## Your assignment
Transcribe the data below verbatim from the line with "To be admitted" to the line with "holders of dematerialised". Include both of those lines.

── Given records ──

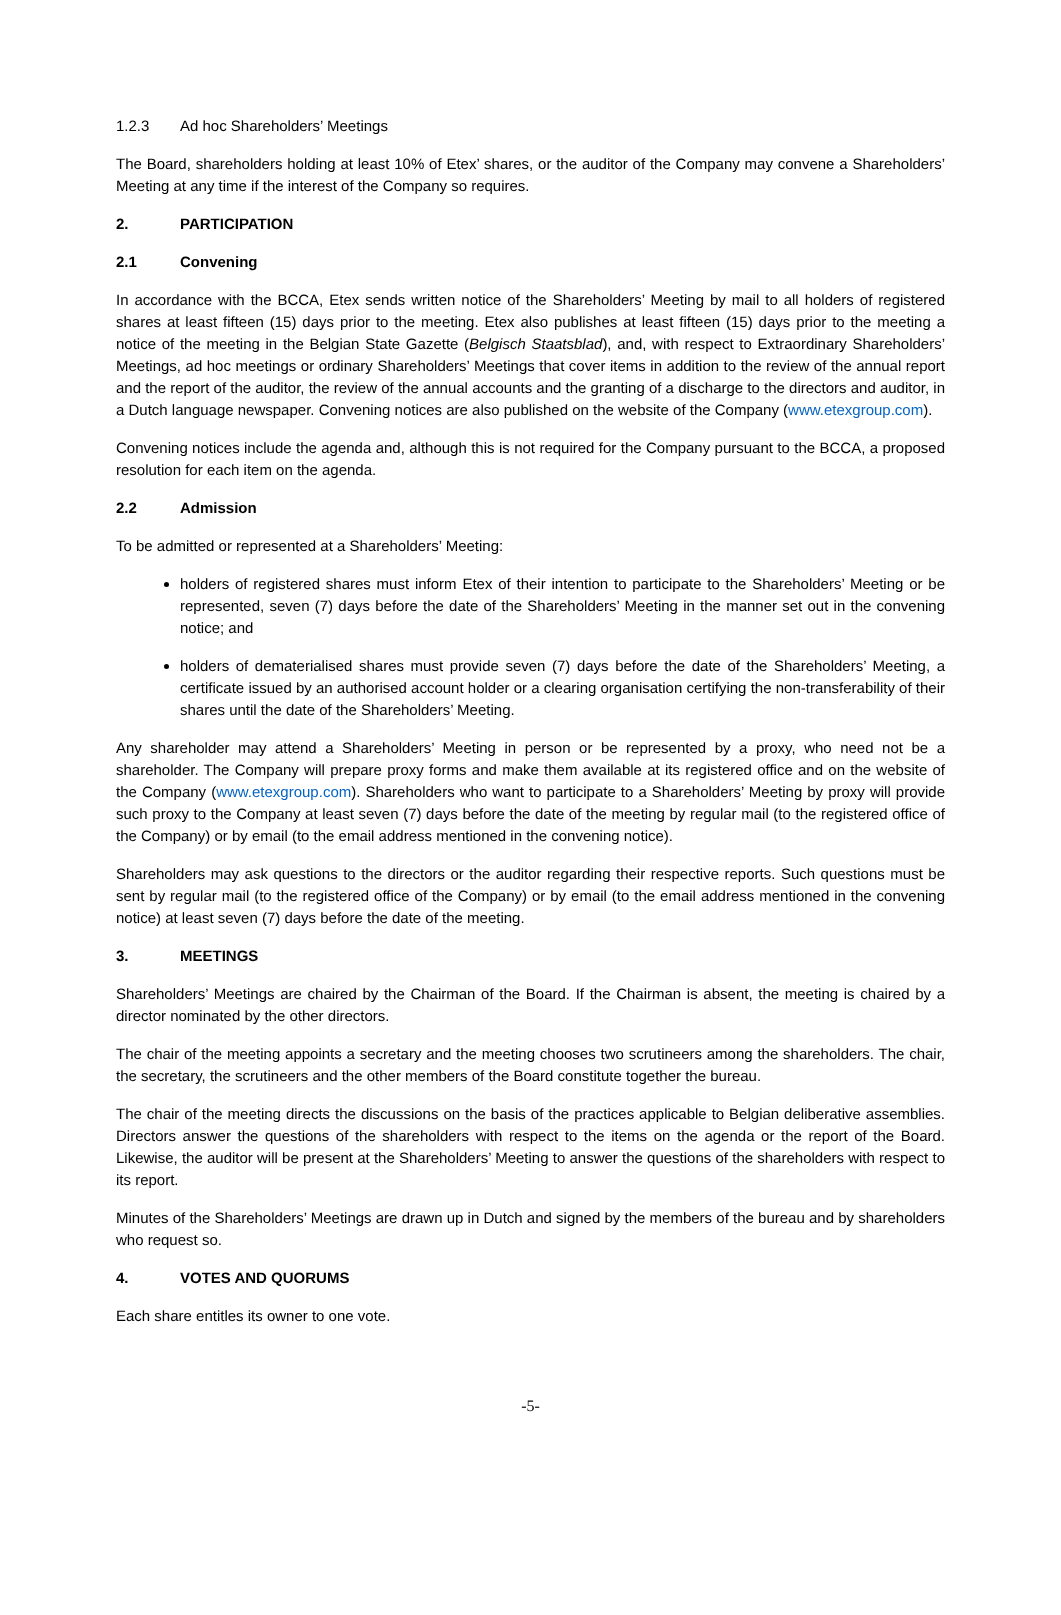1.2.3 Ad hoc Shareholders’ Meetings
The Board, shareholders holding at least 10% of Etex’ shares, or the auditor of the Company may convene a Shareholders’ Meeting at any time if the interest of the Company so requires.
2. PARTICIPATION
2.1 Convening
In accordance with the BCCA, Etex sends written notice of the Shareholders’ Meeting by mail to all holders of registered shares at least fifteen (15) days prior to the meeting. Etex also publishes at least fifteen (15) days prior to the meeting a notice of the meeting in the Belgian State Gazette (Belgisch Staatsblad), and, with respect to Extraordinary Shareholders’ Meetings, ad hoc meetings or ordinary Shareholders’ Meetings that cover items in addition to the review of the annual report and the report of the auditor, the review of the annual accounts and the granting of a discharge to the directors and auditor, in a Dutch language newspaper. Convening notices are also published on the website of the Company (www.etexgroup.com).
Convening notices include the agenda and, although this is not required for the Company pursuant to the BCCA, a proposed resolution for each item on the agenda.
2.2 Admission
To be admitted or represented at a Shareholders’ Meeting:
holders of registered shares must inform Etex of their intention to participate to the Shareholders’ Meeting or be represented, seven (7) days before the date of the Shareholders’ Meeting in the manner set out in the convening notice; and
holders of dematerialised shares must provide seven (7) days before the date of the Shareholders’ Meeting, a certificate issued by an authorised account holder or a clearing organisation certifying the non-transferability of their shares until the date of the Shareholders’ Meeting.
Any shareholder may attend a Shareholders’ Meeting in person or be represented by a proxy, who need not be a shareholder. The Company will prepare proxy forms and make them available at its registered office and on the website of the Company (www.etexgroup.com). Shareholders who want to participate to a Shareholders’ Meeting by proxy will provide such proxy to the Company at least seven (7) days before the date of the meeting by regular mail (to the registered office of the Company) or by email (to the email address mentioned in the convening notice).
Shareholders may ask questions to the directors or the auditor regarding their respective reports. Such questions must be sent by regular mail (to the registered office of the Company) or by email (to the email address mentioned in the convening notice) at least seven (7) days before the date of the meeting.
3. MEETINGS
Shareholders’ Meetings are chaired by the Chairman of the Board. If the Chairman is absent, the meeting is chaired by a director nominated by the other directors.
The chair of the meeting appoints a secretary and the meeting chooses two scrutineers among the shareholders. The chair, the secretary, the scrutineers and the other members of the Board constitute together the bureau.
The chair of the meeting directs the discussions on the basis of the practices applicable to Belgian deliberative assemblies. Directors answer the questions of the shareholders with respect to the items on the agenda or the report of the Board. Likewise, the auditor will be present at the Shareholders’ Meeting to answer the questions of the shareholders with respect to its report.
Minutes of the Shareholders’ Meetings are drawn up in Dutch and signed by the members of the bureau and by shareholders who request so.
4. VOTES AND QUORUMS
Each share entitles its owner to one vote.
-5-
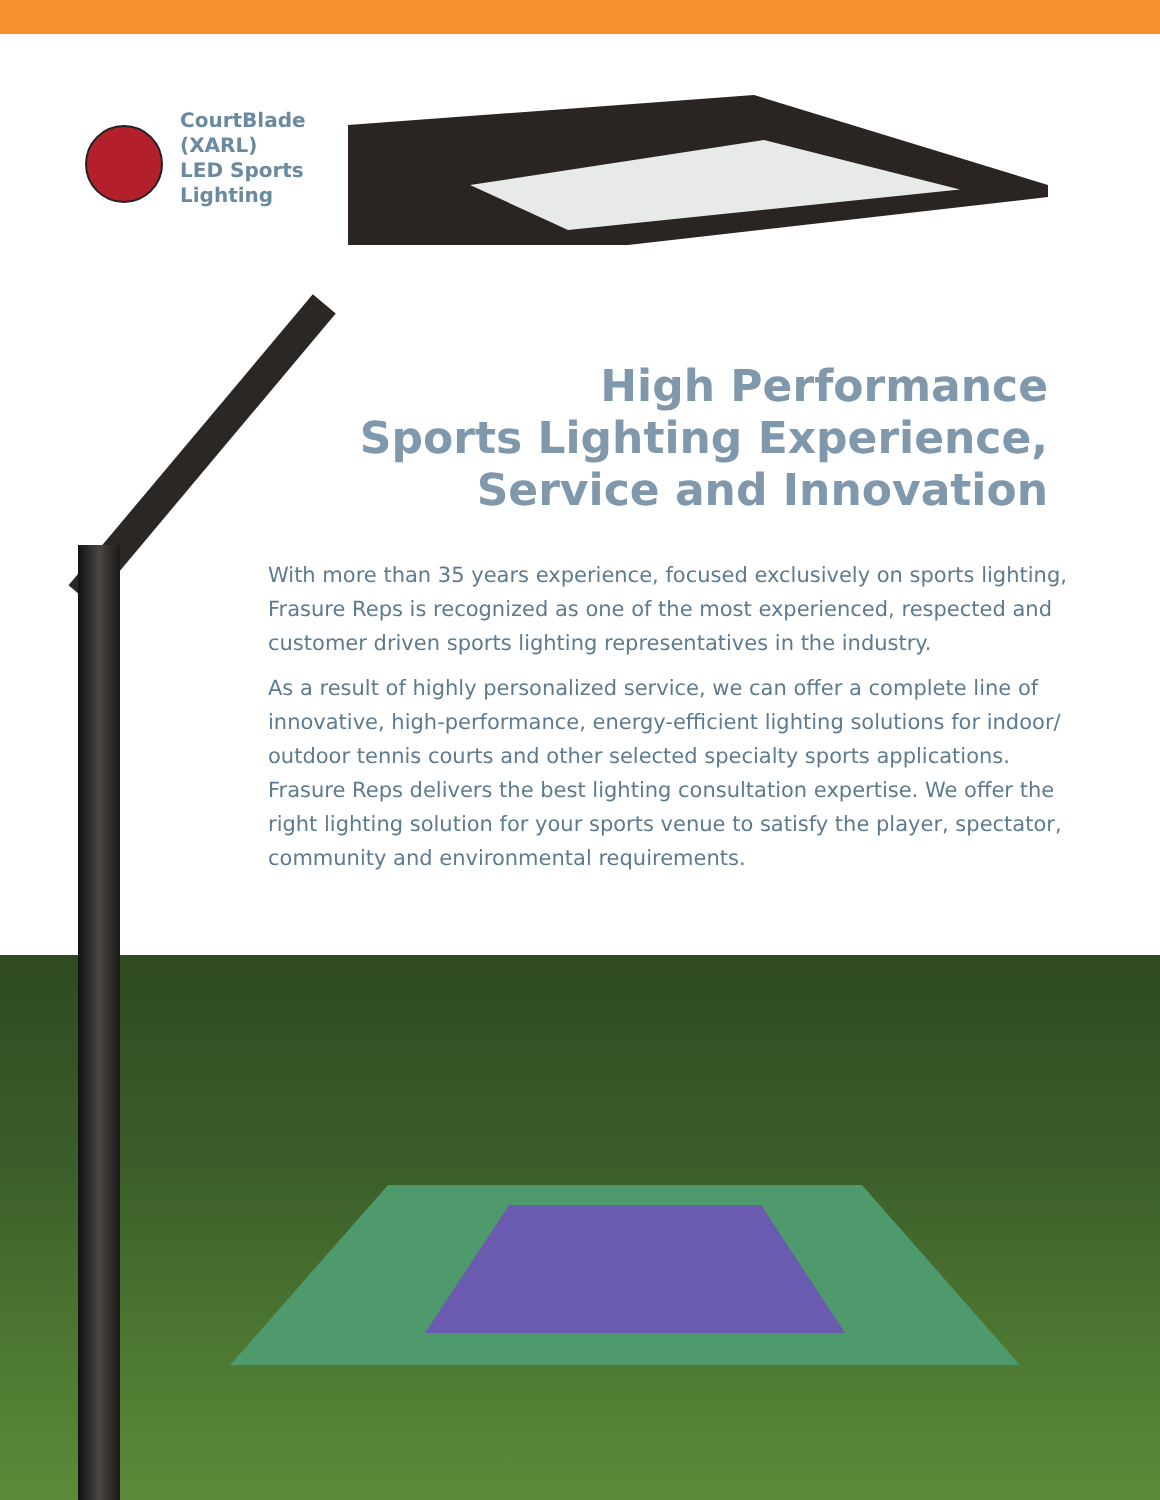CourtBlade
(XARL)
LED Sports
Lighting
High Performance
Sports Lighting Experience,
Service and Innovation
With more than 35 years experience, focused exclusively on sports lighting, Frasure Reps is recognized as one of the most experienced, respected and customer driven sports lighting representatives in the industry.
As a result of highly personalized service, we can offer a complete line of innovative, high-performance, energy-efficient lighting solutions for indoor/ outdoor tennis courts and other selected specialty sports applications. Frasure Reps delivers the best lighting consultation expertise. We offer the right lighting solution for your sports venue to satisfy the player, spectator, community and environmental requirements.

───

## Task result
To be admitted or represented at a Shareholders’ Meeting:
holders of registered shares must inform Etex of their intention to participate to the Shareholders’ Meeting or be represented, seven (7) days before the date of the Shareholders’ Meeting in the manner set out in the convening notice; and
holders of dematerialised shares must provide seven (7) days before the date of the Shareholders’ Meeting, a certificate issued by an authorised account holder or a clearing organisation certifying the non-transferability of their shares until the date of the Shareholders’ Meeting.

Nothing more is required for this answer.